An idea pushed by North Carolina Senate Republicans to generate more public school construction money without additional borrowing has cleared a key committee, The Associated Press reports.
However, the proposal, which could mean $2 billion more for public school funding in the next nine years, isn’t enough to address the infrastructure gap and disparities in funding for poorer school districts, the Public School Forum of North Carolina says in a study.
The 2019 Local School Finance Study asserts that there is a need for more than $8 billion in “facility cost” funding, and the $2 billion Senate proposal, combined with a statewide $2 billion bond, are inadequate, presumably by 50 percent.

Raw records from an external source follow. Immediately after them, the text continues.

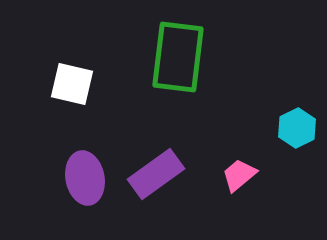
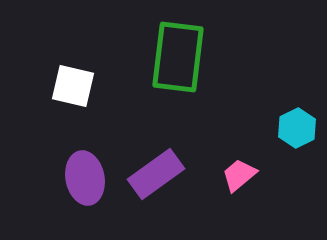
white square: moved 1 px right, 2 px down
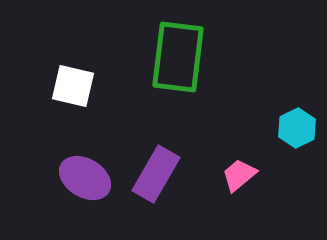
purple rectangle: rotated 24 degrees counterclockwise
purple ellipse: rotated 48 degrees counterclockwise
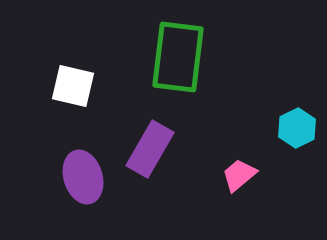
purple rectangle: moved 6 px left, 25 px up
purple ellipse: moved 2 px left, 1 px up; rotated 42 degrees clockwise
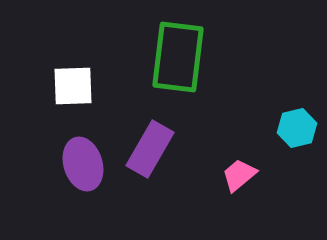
white square: rotated 15 degrees counterclockwise
cyan hexagon: rotated 12 degrees clockwise
purple ellipse: moved 13 px up
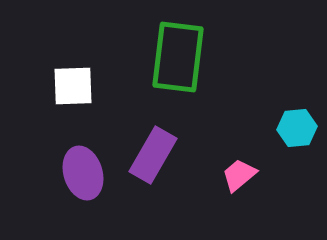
cyan hexagon: rotated 9 degrees clockwise
purple rectangle: moved 3 px right, 6 px down
purple ellipse: moved 9 px down
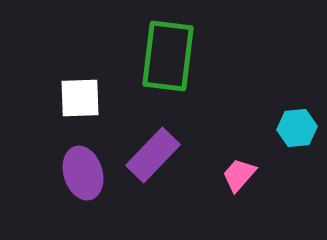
green rectangle: moved 10 px left, 1 px up
white square: moved 7 px right, 12 px down
purple rectangle: rotated 14 degrees clockwise
pink trapezoid: rotated 9 degrees counterclockwise
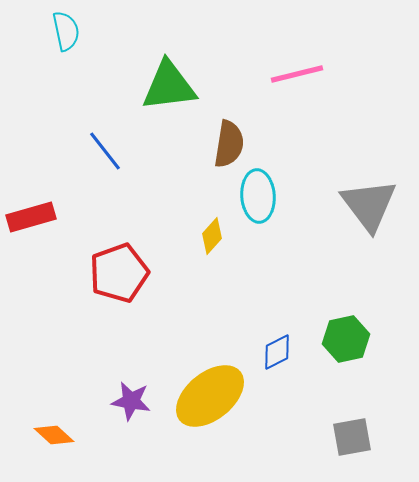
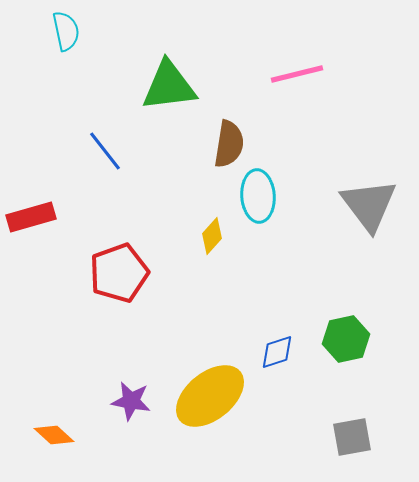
blue diamond: rotated 9 degrees clockwise
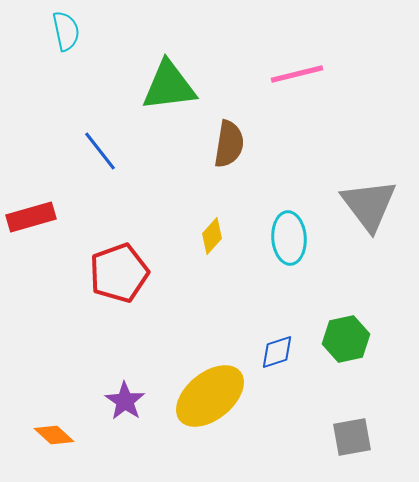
blue line: moved 5 px left
cyan ellipse: moved 31 px right, 42 px down
purple star: moved 6 px left; rotated 24 degrees clockwise
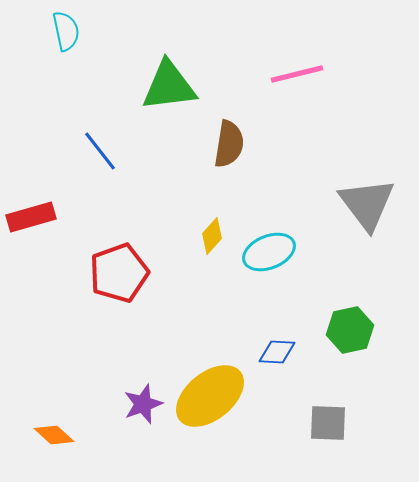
gray triangle: moved 2 px left, 1 px up
cyan ellipse: moved 20 px left, 14 px down; rotated 72 degrees clockwise
green hexagon: moved 4 px right, 9 px up
blue diamond: rotated 21 degrees clockwise
purple star: moved 18 px right, 3 px down; rotated 18 degrees clockwise
gray square: moved 24 px left, 14 px up; rotated 12 degrees clockwise
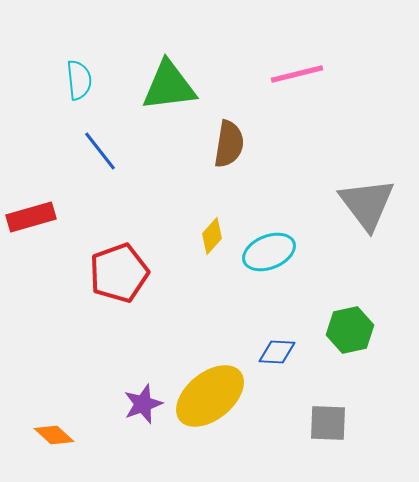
cyan semicircle: moved 13 px right, 49 px down; rotated 6 degrees clockwise
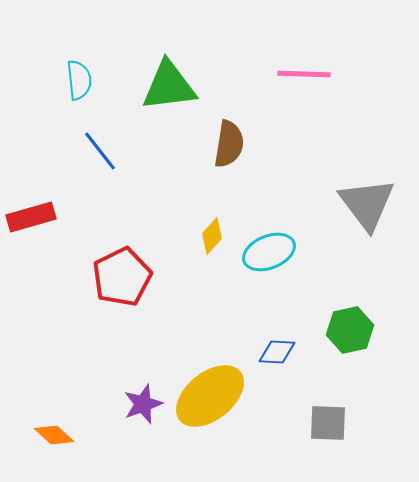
pink line: moved 7 px right; rotated 16 degrees clockwise
red pentagon: moved 3 px right, 4 px down; rotated 6 degrees counterclockwise
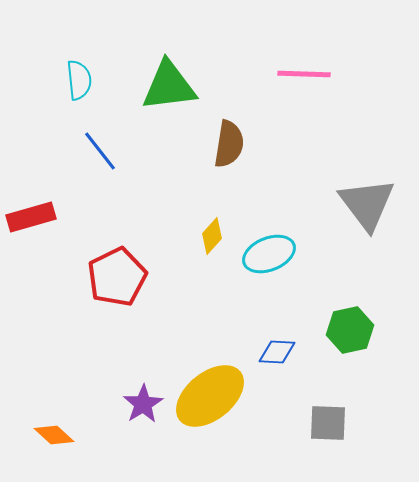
cyan ellipse: moved 2 px down
red pentagon: moved 5 px left
purple star: rotated 12 degrees counterclockwise
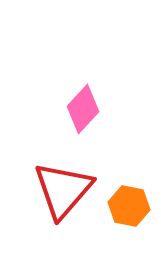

“With counties spending $3 billion on instructional expenses, or 24 percent of the total share of federal, state and local dollars, the Forum calls for a new funding model that either fully funds instructional expenses, as it is the state’s obligation to do so, or more directly fund public school capital expenses based on a county’s need and ability to self-fund,” the study says.
The Senate’s budget-writing panel voted on Feb. 13 for a measure to expand a recently created fund that pays down state debt and helps agency and university construction projects.
The legislation would direct a higher percentage of state revenues to the fund and also distribute proceeds to K-12 school and community college construction.
The bill still needs to be reviewed by another committee before it reaches a floor vote.